_ИСХОДНЫЙ ФРАГМЕНТ:_
****************

Маша Слоним: «Мы с ним не договорили, и это меня до сих пор мучает»

Беседу ведет 7 июня 2016
Поделиться

Маша (Мария Ильинична) Слоним‑Филлимор — журналист, продюсер, блогер. Родилась в семье скульптора Ильи Львовича Слонима и Татьяны Литвиновой — дочери советского наркома иностранных дел Максима Литвинова и англичанки Айви Лоу. Ее двоюродный брат Павел Литвинов и муж сестры Веры Валерий Чалидзе были советскими диссидентами. Первым мужем был известный впоследствии филолог Григорий Фрейдин. В 1974 году она уехала из СССР. Работала в издательстве «Ардис», затем — на русской службе Би‑би‑си. В 1991 году вернулась на родину. Организовала закрытый клуб политических журналистов — «Клуб любителей съезда», где ведущие политики России встречались с журналистами. Преподавала в школе журналистики некоммерческой организации «Интерньюс». В 2015 году решила вернуться в Англию.

****************

(Записи набора данных)
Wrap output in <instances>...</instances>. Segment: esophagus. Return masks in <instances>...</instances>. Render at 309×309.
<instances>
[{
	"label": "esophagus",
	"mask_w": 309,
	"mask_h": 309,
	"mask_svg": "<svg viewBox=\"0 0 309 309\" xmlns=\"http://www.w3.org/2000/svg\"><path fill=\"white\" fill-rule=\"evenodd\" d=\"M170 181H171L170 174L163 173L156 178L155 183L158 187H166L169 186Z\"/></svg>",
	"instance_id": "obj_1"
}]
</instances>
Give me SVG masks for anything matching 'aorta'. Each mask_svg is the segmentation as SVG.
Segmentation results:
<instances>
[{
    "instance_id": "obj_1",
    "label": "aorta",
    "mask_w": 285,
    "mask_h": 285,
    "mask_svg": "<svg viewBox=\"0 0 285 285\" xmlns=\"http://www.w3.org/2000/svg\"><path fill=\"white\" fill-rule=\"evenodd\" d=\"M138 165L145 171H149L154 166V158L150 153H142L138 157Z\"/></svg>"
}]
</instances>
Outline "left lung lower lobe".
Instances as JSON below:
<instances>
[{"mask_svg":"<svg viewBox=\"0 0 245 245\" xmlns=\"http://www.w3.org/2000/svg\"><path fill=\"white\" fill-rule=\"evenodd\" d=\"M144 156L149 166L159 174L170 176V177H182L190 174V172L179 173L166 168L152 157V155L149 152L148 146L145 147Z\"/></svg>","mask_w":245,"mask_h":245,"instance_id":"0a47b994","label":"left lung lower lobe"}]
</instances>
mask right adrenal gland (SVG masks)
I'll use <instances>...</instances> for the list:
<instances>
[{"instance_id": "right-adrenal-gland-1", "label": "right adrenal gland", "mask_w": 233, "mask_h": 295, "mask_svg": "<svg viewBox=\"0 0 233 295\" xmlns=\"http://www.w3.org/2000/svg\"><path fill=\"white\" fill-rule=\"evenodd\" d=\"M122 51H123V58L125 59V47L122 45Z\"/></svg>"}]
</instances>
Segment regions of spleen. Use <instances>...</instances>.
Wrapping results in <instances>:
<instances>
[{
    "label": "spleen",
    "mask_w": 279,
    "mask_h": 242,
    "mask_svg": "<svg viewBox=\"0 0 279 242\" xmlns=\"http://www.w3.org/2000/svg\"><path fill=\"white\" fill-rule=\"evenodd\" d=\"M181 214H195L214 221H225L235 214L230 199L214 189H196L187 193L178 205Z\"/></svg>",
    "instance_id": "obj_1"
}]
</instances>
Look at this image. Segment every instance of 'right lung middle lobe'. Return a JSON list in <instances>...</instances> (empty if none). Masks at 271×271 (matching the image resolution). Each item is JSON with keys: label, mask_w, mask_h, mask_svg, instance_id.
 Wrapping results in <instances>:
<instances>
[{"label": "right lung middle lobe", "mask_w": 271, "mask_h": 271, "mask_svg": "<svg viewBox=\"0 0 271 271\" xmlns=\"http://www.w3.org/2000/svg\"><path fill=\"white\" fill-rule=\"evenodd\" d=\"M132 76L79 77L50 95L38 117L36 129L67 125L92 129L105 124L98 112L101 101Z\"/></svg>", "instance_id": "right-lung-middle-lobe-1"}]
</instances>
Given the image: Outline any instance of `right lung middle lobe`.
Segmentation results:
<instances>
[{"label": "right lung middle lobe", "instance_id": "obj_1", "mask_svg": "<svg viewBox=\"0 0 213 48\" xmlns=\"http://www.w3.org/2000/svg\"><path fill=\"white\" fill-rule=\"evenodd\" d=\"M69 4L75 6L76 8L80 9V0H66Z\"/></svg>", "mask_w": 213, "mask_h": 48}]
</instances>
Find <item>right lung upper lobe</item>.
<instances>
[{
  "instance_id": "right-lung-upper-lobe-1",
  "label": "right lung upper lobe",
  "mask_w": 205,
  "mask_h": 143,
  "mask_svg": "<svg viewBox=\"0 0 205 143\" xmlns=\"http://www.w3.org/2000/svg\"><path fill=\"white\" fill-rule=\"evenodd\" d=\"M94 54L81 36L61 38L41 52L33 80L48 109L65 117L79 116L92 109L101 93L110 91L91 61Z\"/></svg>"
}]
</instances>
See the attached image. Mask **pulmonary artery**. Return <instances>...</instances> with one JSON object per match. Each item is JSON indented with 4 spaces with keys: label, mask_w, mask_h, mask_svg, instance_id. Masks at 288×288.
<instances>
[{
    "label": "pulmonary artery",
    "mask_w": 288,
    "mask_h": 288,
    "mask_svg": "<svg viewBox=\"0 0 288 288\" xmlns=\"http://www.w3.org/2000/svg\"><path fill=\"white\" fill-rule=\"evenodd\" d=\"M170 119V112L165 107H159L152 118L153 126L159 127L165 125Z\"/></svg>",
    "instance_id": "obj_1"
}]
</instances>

****************

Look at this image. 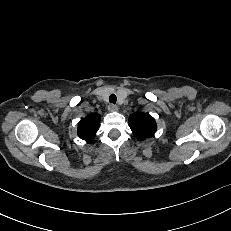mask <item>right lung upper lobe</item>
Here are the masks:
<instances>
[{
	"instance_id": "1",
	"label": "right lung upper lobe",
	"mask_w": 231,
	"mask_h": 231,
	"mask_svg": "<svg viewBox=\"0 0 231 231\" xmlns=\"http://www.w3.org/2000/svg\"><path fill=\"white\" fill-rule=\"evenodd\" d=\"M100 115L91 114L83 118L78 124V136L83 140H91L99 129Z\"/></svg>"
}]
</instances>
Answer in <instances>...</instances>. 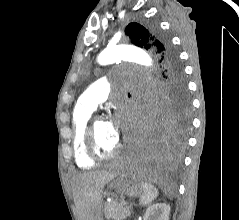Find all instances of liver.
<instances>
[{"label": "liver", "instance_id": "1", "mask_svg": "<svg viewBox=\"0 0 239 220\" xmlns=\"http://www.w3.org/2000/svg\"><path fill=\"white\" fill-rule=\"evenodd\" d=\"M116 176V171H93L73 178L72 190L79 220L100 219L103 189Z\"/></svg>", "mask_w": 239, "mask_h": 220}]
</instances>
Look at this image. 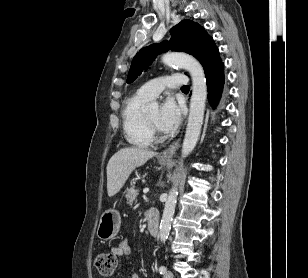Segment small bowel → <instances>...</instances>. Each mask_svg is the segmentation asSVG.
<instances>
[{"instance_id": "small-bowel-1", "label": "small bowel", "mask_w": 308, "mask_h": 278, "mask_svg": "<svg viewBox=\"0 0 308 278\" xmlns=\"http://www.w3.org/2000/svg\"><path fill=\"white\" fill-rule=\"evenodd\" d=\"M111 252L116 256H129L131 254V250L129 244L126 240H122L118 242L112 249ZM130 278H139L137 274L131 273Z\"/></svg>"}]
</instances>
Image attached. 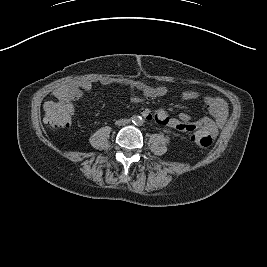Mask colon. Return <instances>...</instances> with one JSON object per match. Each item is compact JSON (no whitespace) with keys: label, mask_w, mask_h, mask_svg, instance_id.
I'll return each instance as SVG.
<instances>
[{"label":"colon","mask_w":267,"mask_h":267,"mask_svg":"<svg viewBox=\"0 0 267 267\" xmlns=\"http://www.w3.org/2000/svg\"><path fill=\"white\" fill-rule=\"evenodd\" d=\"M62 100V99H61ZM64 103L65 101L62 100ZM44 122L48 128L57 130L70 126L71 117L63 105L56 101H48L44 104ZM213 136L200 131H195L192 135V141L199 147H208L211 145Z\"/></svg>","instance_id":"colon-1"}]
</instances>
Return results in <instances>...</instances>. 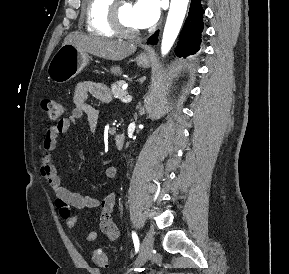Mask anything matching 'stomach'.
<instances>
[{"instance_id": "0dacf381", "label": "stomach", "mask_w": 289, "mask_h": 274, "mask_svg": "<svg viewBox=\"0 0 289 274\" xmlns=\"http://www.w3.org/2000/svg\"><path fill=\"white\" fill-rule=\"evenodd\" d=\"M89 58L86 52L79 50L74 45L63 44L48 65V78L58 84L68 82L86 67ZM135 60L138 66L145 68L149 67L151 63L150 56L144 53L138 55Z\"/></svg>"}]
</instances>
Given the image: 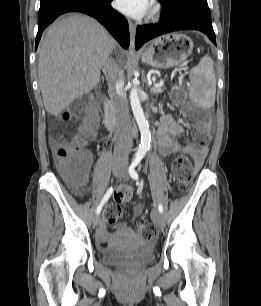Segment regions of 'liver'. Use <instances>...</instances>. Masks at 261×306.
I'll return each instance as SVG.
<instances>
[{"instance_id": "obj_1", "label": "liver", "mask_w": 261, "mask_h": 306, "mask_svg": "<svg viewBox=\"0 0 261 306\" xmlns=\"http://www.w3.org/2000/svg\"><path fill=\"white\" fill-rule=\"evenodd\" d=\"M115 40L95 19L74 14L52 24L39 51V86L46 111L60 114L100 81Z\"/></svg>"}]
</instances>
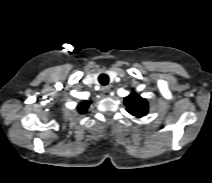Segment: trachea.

****************

_ЗАДАНИЕ:_ В каком году, согласно фрагменту, Маша Слоним уехала из СССР? Для этого задания строки не используются.

_ГОТОВЫЙ ОТВЕТ:_ В 1974 году.